Einen physisch zermürbenden Job auf dem Bau zu machen, dazu in der unsicheren Position eines Migranten ohne dauerhafte Aufenthaltsgenehmigung, ist umso härter für Menschen, die aus einem Kriegsgebiet kommen und vor der Entscheidung stehen, ob sie bleiben oder zurückkehren und impfen sollen. Aber eines ist noch viel härter: Als weißer männlicher Sproß superreicher Eltern am heimischen Pool zu liegen, die gesicherte Zukunft im Rücken und die Sonne im Gesicht. So wie der jugendliche Titelcharakter Robin Campillos verstiegenen Coming-of-Age-Dramas. Das suhlt sich förmlich im elitären Frust eines neureichen Nepo-Babys.
Enzo (Eloy Pohu) wächst mit seinem älteren Bruder in wohlhabendem Komfort auf. Sein Akademiker-Vater (Pierfrancesco Favino) und die fürsorgliche Mutter richten alles nach seinen Wünschen. Diese allerdings stellen nicht nur die Eltern zunehmend vor ein Rätsel. Der Schulaussteiger will nichtmal auf die von seiner Mutter favorisierte Elite-Uni, die unmotivierte Oberschicht-Kids gegen teure Studiengebühren durchschleift. Stattdessen besteht er auf einer Bauarbeiter-Lehre, für die er nicht geschaffen ist. Sein Ausbilder verzweifelt schier an Enzos Desinteresse, Faulheit und Zimperlichkeit. Doch ein Besuch in Enzos elterlicher Villa überzeugt ihn, seinen unfähigen Adepten auszuhalten.

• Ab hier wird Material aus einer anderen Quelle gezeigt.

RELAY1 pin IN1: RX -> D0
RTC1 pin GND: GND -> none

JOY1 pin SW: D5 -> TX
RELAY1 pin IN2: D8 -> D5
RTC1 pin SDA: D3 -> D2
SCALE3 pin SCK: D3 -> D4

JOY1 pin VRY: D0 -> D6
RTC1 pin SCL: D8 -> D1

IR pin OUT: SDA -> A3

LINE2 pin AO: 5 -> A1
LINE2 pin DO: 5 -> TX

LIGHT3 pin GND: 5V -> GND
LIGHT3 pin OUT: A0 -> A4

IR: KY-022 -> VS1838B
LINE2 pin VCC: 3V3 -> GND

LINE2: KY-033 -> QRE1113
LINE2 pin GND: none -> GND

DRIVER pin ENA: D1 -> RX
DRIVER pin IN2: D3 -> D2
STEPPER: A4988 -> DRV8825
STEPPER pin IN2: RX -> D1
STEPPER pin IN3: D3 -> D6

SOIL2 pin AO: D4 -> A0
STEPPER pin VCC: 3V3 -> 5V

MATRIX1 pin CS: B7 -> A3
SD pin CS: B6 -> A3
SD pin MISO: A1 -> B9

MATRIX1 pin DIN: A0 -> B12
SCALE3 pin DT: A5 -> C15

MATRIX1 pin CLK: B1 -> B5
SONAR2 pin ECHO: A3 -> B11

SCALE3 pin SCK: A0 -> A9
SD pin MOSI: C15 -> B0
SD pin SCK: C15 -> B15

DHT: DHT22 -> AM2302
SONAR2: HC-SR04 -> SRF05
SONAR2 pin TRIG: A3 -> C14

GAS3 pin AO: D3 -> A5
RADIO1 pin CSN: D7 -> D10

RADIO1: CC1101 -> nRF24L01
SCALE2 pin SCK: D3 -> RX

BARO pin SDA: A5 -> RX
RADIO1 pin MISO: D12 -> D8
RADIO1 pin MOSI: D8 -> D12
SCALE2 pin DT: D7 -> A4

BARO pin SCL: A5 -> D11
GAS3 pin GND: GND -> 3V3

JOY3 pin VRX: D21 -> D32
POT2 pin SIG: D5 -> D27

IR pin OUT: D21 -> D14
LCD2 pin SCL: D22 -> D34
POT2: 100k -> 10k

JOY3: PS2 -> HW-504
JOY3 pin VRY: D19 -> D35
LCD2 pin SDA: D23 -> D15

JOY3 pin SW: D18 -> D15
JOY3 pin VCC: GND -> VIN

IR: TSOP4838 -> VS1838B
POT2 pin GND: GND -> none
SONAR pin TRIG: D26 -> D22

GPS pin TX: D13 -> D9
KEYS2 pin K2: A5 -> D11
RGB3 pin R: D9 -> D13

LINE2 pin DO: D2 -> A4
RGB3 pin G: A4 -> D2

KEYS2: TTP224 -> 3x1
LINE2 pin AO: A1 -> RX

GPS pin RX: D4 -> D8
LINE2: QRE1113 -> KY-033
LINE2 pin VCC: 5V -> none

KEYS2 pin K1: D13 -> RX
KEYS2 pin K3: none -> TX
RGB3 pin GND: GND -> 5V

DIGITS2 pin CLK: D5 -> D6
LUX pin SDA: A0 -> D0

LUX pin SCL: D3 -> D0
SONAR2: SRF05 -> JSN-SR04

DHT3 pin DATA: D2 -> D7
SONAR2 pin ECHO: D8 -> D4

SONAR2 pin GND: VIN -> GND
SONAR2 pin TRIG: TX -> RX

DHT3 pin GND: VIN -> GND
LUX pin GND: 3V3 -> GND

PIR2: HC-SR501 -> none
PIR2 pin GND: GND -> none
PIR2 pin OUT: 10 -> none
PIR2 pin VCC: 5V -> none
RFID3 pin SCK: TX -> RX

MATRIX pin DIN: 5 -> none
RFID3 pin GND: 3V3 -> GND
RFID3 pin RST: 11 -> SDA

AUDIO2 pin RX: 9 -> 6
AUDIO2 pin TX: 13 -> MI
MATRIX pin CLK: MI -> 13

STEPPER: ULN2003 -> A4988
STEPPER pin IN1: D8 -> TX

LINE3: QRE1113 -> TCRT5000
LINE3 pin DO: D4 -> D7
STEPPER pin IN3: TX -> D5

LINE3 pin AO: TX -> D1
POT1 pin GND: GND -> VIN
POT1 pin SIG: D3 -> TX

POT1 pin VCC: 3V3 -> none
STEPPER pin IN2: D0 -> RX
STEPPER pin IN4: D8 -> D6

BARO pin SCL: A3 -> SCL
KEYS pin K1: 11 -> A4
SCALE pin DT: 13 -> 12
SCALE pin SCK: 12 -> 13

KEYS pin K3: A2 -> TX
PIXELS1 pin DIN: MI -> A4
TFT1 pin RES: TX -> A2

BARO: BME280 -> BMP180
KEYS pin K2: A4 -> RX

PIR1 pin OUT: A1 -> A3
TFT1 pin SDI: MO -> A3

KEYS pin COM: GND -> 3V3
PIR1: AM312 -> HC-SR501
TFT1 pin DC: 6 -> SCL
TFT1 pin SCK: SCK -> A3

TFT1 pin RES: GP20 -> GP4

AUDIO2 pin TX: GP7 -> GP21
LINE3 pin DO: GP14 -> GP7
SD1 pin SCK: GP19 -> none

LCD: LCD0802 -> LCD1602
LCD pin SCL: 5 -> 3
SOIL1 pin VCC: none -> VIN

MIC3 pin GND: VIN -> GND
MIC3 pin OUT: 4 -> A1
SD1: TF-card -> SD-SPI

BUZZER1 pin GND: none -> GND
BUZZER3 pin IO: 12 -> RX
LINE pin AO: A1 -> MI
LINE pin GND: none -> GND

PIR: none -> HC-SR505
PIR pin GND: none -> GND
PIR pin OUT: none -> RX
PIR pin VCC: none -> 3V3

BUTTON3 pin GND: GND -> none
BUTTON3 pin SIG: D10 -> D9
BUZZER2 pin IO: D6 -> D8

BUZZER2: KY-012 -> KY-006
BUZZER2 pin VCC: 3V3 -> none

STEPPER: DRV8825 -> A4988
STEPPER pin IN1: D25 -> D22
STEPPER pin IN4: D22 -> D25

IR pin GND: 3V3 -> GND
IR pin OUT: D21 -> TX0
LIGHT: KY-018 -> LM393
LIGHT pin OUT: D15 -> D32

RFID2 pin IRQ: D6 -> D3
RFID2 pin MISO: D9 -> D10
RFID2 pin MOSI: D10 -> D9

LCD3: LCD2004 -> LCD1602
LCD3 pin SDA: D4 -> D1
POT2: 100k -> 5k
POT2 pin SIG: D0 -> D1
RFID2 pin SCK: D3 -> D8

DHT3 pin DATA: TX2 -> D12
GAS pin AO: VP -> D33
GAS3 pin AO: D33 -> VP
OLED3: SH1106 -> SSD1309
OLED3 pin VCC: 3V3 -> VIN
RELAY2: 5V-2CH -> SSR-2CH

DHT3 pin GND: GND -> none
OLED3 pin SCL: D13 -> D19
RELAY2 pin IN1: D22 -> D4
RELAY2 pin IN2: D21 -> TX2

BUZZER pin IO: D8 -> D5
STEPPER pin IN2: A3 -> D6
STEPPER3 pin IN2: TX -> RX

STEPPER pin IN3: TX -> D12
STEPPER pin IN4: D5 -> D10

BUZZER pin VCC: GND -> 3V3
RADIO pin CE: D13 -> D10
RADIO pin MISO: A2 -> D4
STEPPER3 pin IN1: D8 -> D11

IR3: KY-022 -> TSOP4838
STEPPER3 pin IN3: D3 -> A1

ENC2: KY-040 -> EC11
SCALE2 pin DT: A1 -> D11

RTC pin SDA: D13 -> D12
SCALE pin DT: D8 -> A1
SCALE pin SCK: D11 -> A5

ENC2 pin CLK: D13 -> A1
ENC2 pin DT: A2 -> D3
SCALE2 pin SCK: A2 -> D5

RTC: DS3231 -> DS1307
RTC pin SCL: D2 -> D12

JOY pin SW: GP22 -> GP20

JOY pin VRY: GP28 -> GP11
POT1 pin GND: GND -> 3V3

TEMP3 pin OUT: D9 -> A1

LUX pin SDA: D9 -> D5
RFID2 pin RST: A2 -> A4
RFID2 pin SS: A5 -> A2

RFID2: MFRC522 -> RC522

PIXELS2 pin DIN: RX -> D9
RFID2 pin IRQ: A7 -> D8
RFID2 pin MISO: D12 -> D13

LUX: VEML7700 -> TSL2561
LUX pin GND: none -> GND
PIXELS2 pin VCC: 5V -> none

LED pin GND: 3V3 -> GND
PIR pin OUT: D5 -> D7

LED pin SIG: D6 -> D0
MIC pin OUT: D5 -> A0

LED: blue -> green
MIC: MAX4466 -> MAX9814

So strapaziert Enzo weiter die Nerven und Geduld seiner Kollegen, unter denen ihn der junge Ukrainer Vlad (Maksym Slivinskyi) besonders fasziniert. Vladimir ist hin- und hergerissen zwischen seiner Arbeit in Frankreich und der Rückkehr an die Heimatfront. Mit beschämter Bewunderung und amouröser Besitzgier blickt Enzo zu ihm, den er um seine echten Probleme beneidet. Klingt zynisch? Das ist die bornierte Story auch. Die Inszenierung zeigt keinerlei Interesse oder Gespür für Vlads Konflikt, der dialektisch zugleich schöngefärbt und verharmlost wird. Die unteren Gesellschaftsklassen werden einmal mehr sexuell objektiviert und zum bloßen Auslöser der vermeintlich tiefgründigeren Identitätskrisen der Bourgeoisie reduziert.
Zu seinem Leidwesen muss Robin Campillos verwöhnter Titelheld feststellen, dass er seinem sozialen Status nicht so einfach entkommen kann. Eine solche Prämisse schreit förmlich nach Satire. Doch der Regisseur, der das Drehbuch vom kürzlich verstorbenen Laurent Cantet übernahm, überhöht Enzos Pseudo-Dilemma zur existenzialistischen Krise. In gediegenen Hochglanz-Bildern und mittels des prätentiösen Spiels eines eindimensionalen Jungdarstellers vollzieht das manipulative Jugenddrama eine dialektische Umkehrung klassistischer Diskriminierung. Diese stellt das Wohlstandsweh begüterter weißer cis Männer als relevanter und profunder dar als die pragmatischen Existenzfragen derer außerhalb der bourgeoisen Bubble.